▸ **TO DO**:
A) According to the dual-tree DWT denoising page, why is magnitude information more reliable than the real or imaginary parts of the complex coefficients?
B) Carry on the dual-tree DWT denoising page from its final line.

▸ **PAGE EXTRACT**:
2.2 Matlab Implementation of Wavelet-Based Denoising using the Dual-Tree DWT

The implementation of the denoising algorithm is similar to the separable DWT case. There are slight differences since we apply the bivariate shrinkage rule to the magnitudes of the complex coefficients. They are nearly shift invariant, i.e. small signal shifts do not affect the magnitudes, however, they do affect the real and imaginary parts. Therefore magnitude information is more reliable than either real or the imaginary parts. The algorithm does not affect the angle, i.e. we keep it as it is.

The function main_dtdwt.m loads the noisy image, calls the denoising routine and calculates the PSNR value of denoised image.

% Main function
% Usage :
%        main_dtdwt
% INPUT :
%        Raw Barbara image
% OUTPUT :
%        PSNR value of the denoised image
%
% Load clean image
fid = fopen('barbara','r');
s  = fread(fid,[512 512],'unsigned char');
fclose(fid);
N = 512;

% Noise variance
sigma_n = 25;
n = sigma_n*randn(N);

% Add noise
x = s + n;

% Run local adaptive image denoising algorithm using dual-tree DWT.
y = denoising_dtdwt(x);

% Calculate the error
err = s - y;

% Calculate the PSNR value
PSNR = 20*log10(256/std(err(:)))

▸ **EXTRACTED MATERIAL**:
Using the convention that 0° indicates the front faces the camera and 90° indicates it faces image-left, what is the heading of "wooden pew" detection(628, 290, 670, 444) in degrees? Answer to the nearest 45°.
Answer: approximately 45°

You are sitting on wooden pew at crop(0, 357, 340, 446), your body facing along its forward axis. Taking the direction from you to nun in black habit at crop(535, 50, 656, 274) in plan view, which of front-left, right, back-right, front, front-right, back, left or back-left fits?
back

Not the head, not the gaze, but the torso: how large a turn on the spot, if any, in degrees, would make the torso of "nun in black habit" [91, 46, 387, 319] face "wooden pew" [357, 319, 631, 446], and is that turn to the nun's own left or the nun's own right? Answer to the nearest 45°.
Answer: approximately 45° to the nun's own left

* * *

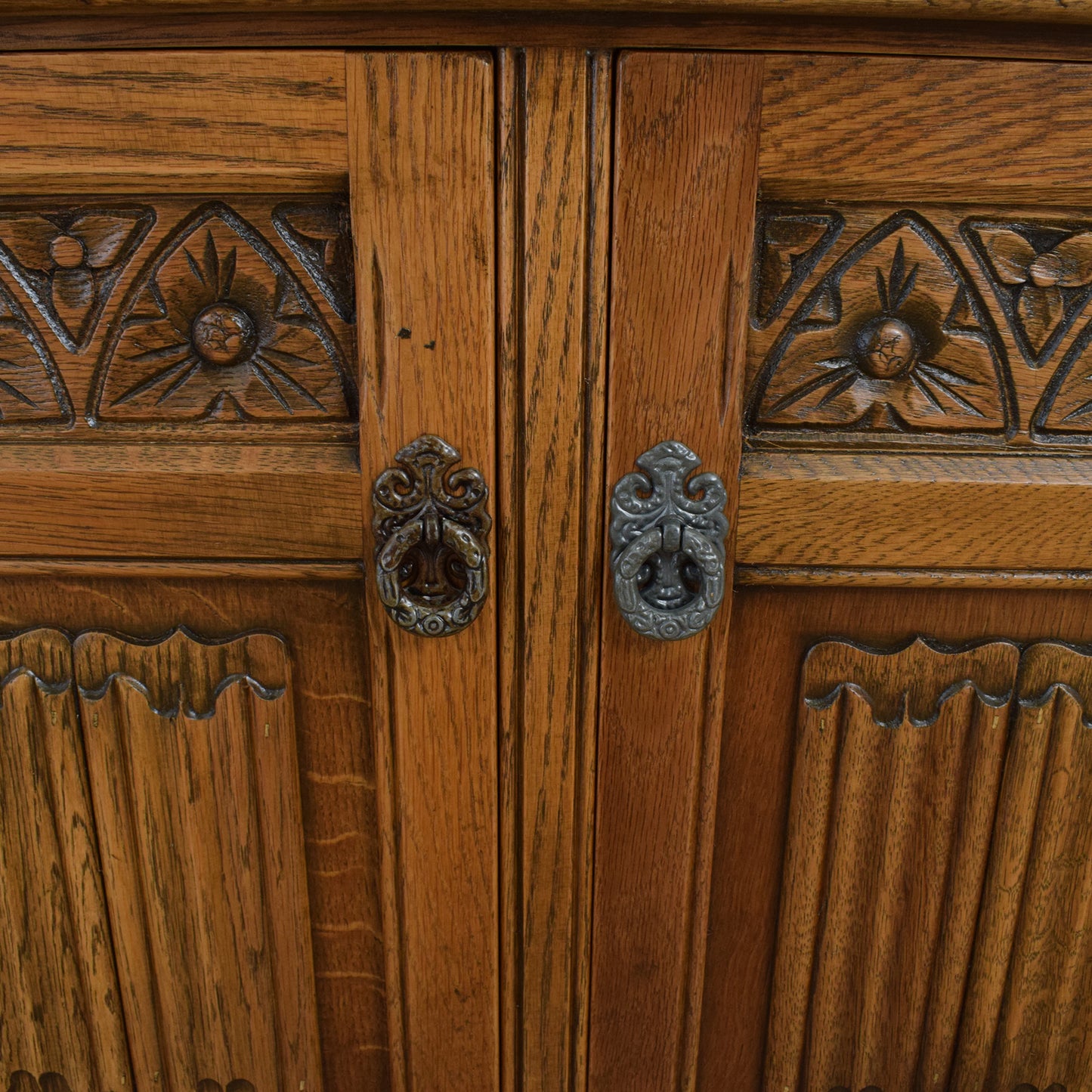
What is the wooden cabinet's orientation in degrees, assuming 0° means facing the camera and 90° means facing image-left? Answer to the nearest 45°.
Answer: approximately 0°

▸ **WRITTEN ANSWERS**:
A) The magnitudes are nearly shift invariant, so small signal shifts do not affect them, but those shifts do affect the real and imaginary parts.

B)
2. Programs for the Denoising Algorithm

After loading the input image by the "main_dtdwt.m" function, the calculations for the local adaptive image denoising are done by a Matlab function denoising_dtdwt.m. This function calls several subfunctions. The implementation can be summarized as :

1. Set the window size. The signal variance of a coefficent will be estimated using neighboring coefficients in a rectangular region with this window size (see [2] for details).
2. Set how many stages will be used for the wavelet transform.
3. Extend the noisy image. The noisy image will be extended using symetric extension in order to improve the boundary problem with the function symextend.m.
4. Calculate the forward dual-tree DWT using cplxdual2D.m.
5. Estimate the noise variance. The noise variance will be calculated using the robust median estimator.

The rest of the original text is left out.